WHAT YOU NEED TO DO.
Every record is to be duplicated exactly as it reads, without its images.
☆ ☆ ☆ ☆ ☆ ☆ ☆
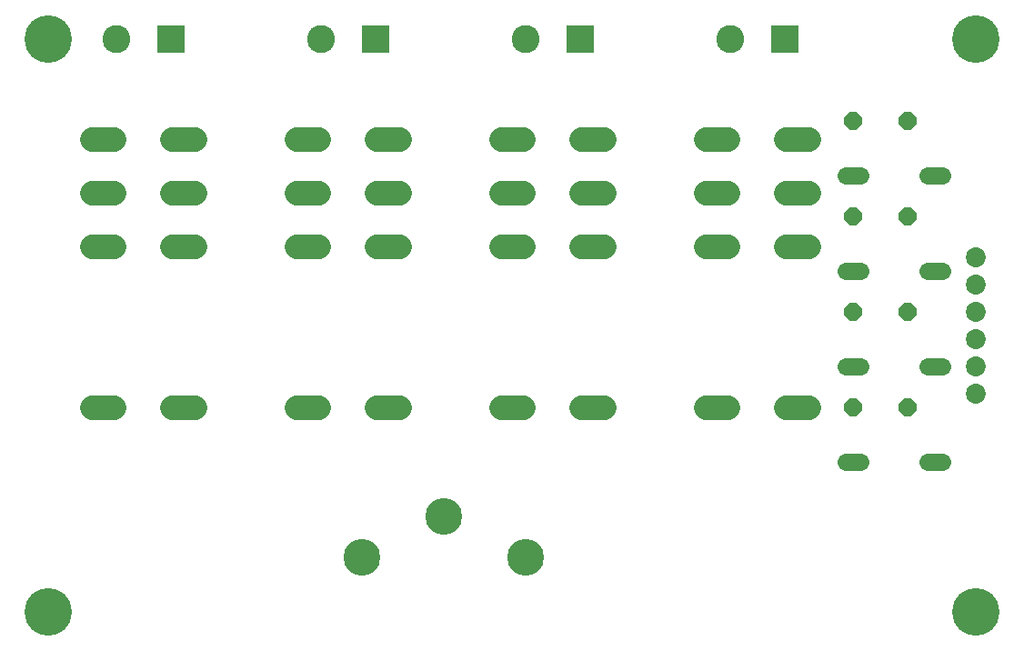
<source format=gts>
G75*
G70*
%OFA0B0*%
%FSLAX24Y24*%
%IPPOS*%
%LPD*%
%AMOC8*
5,1,8,0,0,1.08239X$1,22.5*
%
%ADD10C,0.0907*%
%ADD11C,0.0634*%
%ADD12OC8,0.0634*%
%ADD13C,0.1346*%
%ADD14C,0.0730*%
%ADD15R,0.1025X0.1025*%
%ADD16C,0.1025*%
%ADD17C,0.1740*%
D10*
X003767Y009180D02*
X004593Y009180D01*
X006717Y009180D02*
X007543Y009180D01*
X011267Y009180D02*
X012093Y009180D01*
X014217Y009180D02*
X015043Y009180D01*
X018767Y009180D02*
X019593Y009180D01*
X021717Y009180D02*
X022543Y009180D01*
X026267Y009180D02*
X027093Y009180D01*
X029217Y009180D02*
X030043Y009180D01*
X030043Y015090D02*
X029217Y015090D01*
X027093Y015090D02*
X026267Y015090D01*
X026267Y017050D02*
X027093Y017050D01*
X029217Y017050D02*
X030043Y017050D01*
X030043Y019020D02*
X029217Y019020D01*
X027093Y019020D02*
X026267Y019020D01*
X022543Y019020D02*
X021717Y019020D01*
X019593Y019020D02*
X018767Y019020D01*
X018767Y017050D02*
X019593Y017050D01*
X021717Y017050D02*
X022543Y017050D01*
X022543Y015090D02*
X021717Y015090D01*
X019593Y015090D02*
X018767Y015090D01*
X015043Y015090D02*
X014217Y015090D01*
X012093Y015090D02*
X011267Y015090D01*
X011267Y017050D02*
X012093Y017050D01*
X014217Y017050D02*
X015043Y017050D01*
X015043Y019020D02*
X014217Y019020D01*
X012093Y019020D02*
X011267Y019020D01*
X007543Y019020D02*
X006717Y019020D01*
X004593Y019020D02*
X003767Y019020D01*
X003767Y017050D02*
X004593Y017050D01*
X006717Y017050D02*
X007543Y017050D01*
X007543Y015090D02*
X006717Y015090D01*
X004593Y015090D02*
X003767Y015090D01*
D11*
X031403Y014180D02*
X031957Y014180D01*
X034403Y014180D02*
X034957Y014180D01*
X034957Y017680D02*
X034403Y017680D01*
X031957Y017680D02*
X031403Y017680D01*
X031403Y010680D02*
X031957Y010680D01*
X034403Y010680D02*
X034957Y010680D01*
X034957Y007180D02*
X034403Y007180D01*
X031957Y007180D02*
X031403Y007180D01*
D12*
X031680Y009180D03*
X033680Y009180D03*
X033680Y012680D03*
X031680Y012680D03*
X031680Y016180D03*
X033680Y016180D03*
X033680Y019680D03*
X031680Y019680D03*
D13*
X016680Y005180D03*
X013680Y003680D03*
X019680Y003680D03*
D14*
X036180Y009680D03*
X036180Y010680D03*
X036180Y011680D03*
X036180Y012680D03*
X036180Y013680D03*
X036180Y014680D03*
D15*
X029180Y022680D03*
X021680Y022680D03*
X014180Y022680D03*
X006680Y022680D03*
D16*
X004680Y022680D03*
X012180Y022680D03*
X019680Y022680D03*
X027180Y022680D03*
D17*
X002180Y001680D03*
X002180Y022680D03*
X036180Y022680D03*
X036180Y001680D03*
M02*

</source>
☆ ☆ ☆ ☆ ☆ ☆ ☆
RESULT FOR THIS EXERCISE.
<source format=gts>
G75*
G70*
%OFA0B0*%
%FSLAX24Y24*%
%IPPOS*%
%LPD*%
%AMOC8*
5,1,8,0,0,1.08239X$1,22.5*
%
%ADD10C,0.0907*%
%ADD11C,0.0634*%
%ADD12OC8,0.0634*%
%ADD13C,0.1346*%
%ADD14C,0.0730*%
%ADD15R,0.1025X0.1025*%
%ADD16C,0.1025*%
%ADD17C,0.1740*%
D10*
X003767Y009180D02*
X004593Y009180D01*
X006717Y009180D02*
X007543Y009180D01*
X011267Y009180D02*
X012093Y009180D01*
X014217Y009180D02*
X015043Y009180D01*
X018767Y009180D02*
X019593Y009180D01*
X021717Y009180D02*
X022543Y009180D01*
X026267Y009180D02*
X027093Y009180D01*
X029217Y009180D02*
X030043Y009180D01*
X030043Y015090D02*
X029217Y015090D01*
X027093Y015090D02*
X026267Y015090D01*
X026267Y017050D02*
X027093Y017050D01*
X029217Y017050D02*
X030043Y017050D01*
X030043Y019020D02*
X029217Y019020D01*
X027093Y019020D02*
X026267Y019020D01*
X022543Y019020D02*
X021717Y019020D01*
X019593Y019020D02*
X018767Y019020D01*
X018767Y017050D02*
X019593Y017050D01*
X021717Y017050D02*
X022543Y017050D01*
X022543Y015090D02*
X021717Y015090D01*
X019593Y015090D02*
X018767Y015090D01*
X015043Y015090D02*
X014217Y015090D01*
X012093Y015090D02*
X011267Y015090D01*
X011267Y017050D02*
X012093Y017050D01*
X014217Y017050D02*
X015043Y017050D01*
X015043Y019020D02*
X014217Y019020D01*
X012093Y019020D02*
X011267Y019020D01*
X007543Y019020D02*
X006717Y019020D01*
X004593Y019020D02*
X003767Y019020D01*
X003767Y017050D02*
X004593Y017050D01*
X006717Y017050D02*
X007543Y017050D01*
X007543Y015090D02*
X006717Y015090D01*
X004593Y015090D02*
X003767Y015090D01*
D11*
X031403Y014180D02*
X031957Y014180D01*
X034403Y014180D02*
X034957Y014180D01*
X034957Y017680D02*
X034403Y017680D01*
X031957Y017680D02*
X031403Y017680D01*
X031403Y010680D02*
X031957Y010680D01*
X034403Y010680D02*
X034957Y010680D01*
X034957Y007180D02*
X034403Y007180D01*
X031957Y007180D02*
X031403Y007180D01*
D12*
X031680Y009180D03*
X033680Y009180D03*
X033680Y012680D03*
X031680Y012680D03*
X031680Y016180D03*
X033680Y016180D03*
X033680Y019680D03*
X031680Y019680D03*
D13*
X016680Y005180D03*
X013680Y003680D03*
X019680Y003680D03*
D14*
X036180Y009680D03*
X036180Y010680D03*
X036180Y011680D03*
X036180Y012680D03*
X036180Y013680D03*
X036180Y014680D03*
D15*
X029180Y022680D03*
X021680Y022680D03*
X014180Y022680D03*
X006680Y022680D03*
D16*
X004680Y022680D03*
X012180Y022680D03*
X019680Y022680D03*
X027180Y022680D03*
D17*
X002180Y001680D03*
X002180Y022680D03*
X036180Y022680D03*
X036180Y001680D03*
M02*

</source>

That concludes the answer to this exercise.